> _BRIEF_
Find the line holding "X404750Y184000D02*" in the entries below. Give it again exactly, along with every line after it up to and including the line holding "X250250Y442250D02*".

> _THE INPUT_

****

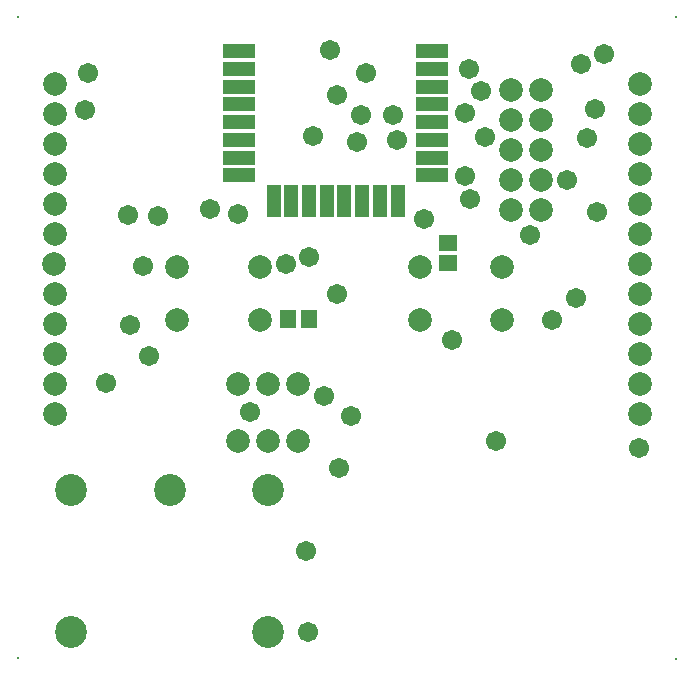
<source format=gts>
G04*
G04 #@! TF.GenerationSoftware,Altium Limited,Altium Designer,19.1.9 (167)*
G04*
G04 Layer_Color=8388736*
%FSLAX44Y44*%
%MOMM*%
G71*
G01*
G75*
%ADD11R,1.5532X1.3532*%
%ADD12R,2.7032X1.2032*%
%ADD13R,1.2032X2.7032*%
%ADD14R,1.3532X1.5532*%
%ADD15C,2.7032*%
%ADD16C,2.0032*%
%ADD17C,0.2032*%
%ADD18C,1.7032*%
D11*
X364500Y334250D02*
D03*
X364500Y351750D02*
D03*
D12*
X350640Y408790D02*
D03*
Y423790D02*
D03*
X350640Y438790D02*
D03*
Y453790D02*
D03*
X350640Y468790D02*
D03*
Y483790D02*
D03*
Y498790D02*
D03*
X350640Y513790D02*
D03*
X187240Y453790D02*
D03*
Y468790D02*
D03*
Y483790D02*
D03*
Y498790D02*
D03*
Y513790D02*
D03*
Y438790D02*
D03*
Y423790D02*
D03*
Y408790D02*
D03*
D13*
X216640Y386790D02*
D03*
X231640D02*
D03*
X246640D02*
D03*
X261640D02*
D03*
X276640D02*
D03*
X291640D02*
D03*
X306640D02*
D03*
X321640D02*
D03*
D14*
X246750Y287000D02*
D03*
X229250Y287000D02*
D03*
D15*
X212250Y142500D02*
D03*
X128500D02*
D03*
X44750D02*
D03*
Y22500D02*
D03*
X212250D02*
D03*
D16*
X417600Y379200D02*
D03*
X443000Y379200D02*
D03*
X417600Y404600D02*
D03*
X443000Y404600D02*
D03*
Y480800D02*
D03*
X443000Y430000D02*
D03*
X443000Y455400D02*
D03*
X417600D02*
D03*
Y430000D02*
D03*
X417600Y480800D02*
D03*
X212250Y183750D02*
D03*
X237650Y183750D02*
D03*
X186850D02*
D03*
X212250Y232500D02*
D03*
X186850Y232500D02*
D03*
X237650Y232500D02*
D03*
X134750Y331500D02*
D03*
X134750Y286500D02*
D03*
X204750D02*
D03*
Y331500D02*
D03*
X410250Y286500D02*
D03*
X410250Y331500D02*
D03*
X340250Y331500D02*
D03*
Y286500D02*
D03*
X526480Y206490D02*
D03*
X526480Y231890D02*
D03*
Y257290D02*
D03*
X526480Y333490D02*
D03*
X526480Y308090D02*
D03*
X526480Y282690D02*
D03*
X526980Y358840D02*
D03*
X526480Y434990D02*
D03*
X526480Y409590D02*
D03*
X526480Y384190D02*
D03*
Y460390D02*
D03*
Y485790D02*
D03*
X31570Y485740D02*
D03*
Y460340D02*
D03*
Y434940D02*
D03*
X31570Y358740D02*
D03*
X31570Y384140D02*
D03*
X31570Y409540D02*
D03*
X31070Y333390D02*
D03*
X31570Y257240D02*
D03*
X31570Y282640D02*
D03*
X31570Y308040D02*
D03*
Y231840D02*
D03*
X31570Y206440D02*
D03*
D17*
X557250Y-500D02*
D03*
X557500Y542500D02*
D03*
X0D02*
D03*
Y0D02*
D03*
D18*
X344250Y371500D02*
D03*
X245750Y22500D02*
D03*
X74749Y232999D02*
D03*
X271750Y161000D02*
D03*
X525750Y178000D02*
D03*
X243750Y91000D02*
D03*
X56750Y464000D02*
D03*
X473000Y305250D02*
D03*
X490801Y377293D02*
D03*
X477301Y503299D02*
D03*
X496750Y511500D02*
D03*
X404750Y184000D02*
D03*
X367545Y269537D02*
D03*
X281750Y204750D02*
D03*
X452500Y286250D02*
D03*
X433798Y358292D02*
D03*
X259500Y222250D02*
D03*
X270500Y308250D02*
D03*
X270040Y477047D02*
D03*
X291042Y460047D02*
D03*
X287041Y436796D02*
D03*
X321250Y438250D02*
D03*
X317906Y460250D02*
D03*
X383046Y388293D02*
D03*
X379000Y461750D02*
D03*
X378750Y408500D02*
D03*
X395500Y441500D02*
D03*
X392250Y480000D02*
D03*
X382107Y498790D02*
D03*
X246748Y339998D02*
D03*
X118750Y374000D02*
D03*
X226748Y333998D02*
D03*
X186750Y376000D02*
D03*
X294750Y495000D02*
D03*
X250250Y442250D02*
D03*
X264750Y515000D02*
D03*
X162750Y380000D02*
D03*
X464750Y405000D02*
D03*
X482250Y440000D02*
D03*
X488750Y465000D02*
D03*
X59750Y495000D02*
D03*
X94750Y282000D02*
D03*
X93750Y375000D02*
D03*
X105750Y332000D02*
D03*
X110750Y256000D02*
D03*
X196750Y208000D02*
D03*
M02*

</source>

****

> _OUTPUT BELOW_
X404750Y184000D02*
D03*
X367545Y269537D02*
D03*
X281750Y204750D02*
D03*
X452500Y286250D02*
D03*
X433798Y358292D02*
D03*
X259500Y222250D02*
D03*
X270500Y308250D02*
D03*
X270040Y477047D02*
D03*
X291042Y460047D02*
D03*
X287041Y436796D02*
D03*
X321250Y438250D02*
D03*
X317906Y460250D02*
D03*
X383046Y388293D02*
D03*
X379000Y461750D02*
D03*
X378750Y408500D02*
D03*
X395500Y441500D02*
D03*
X392250Y480000D02*
D03*
X382107Y498790D02*
D03*
X246748Y339998D02*
D03*
X118750Y374000D02*
D03*
X226748Y333998D02*
D03*
X186750Y376000D02*
D03*
X294750Y495000D02*
D03*
X250250Y442250D02*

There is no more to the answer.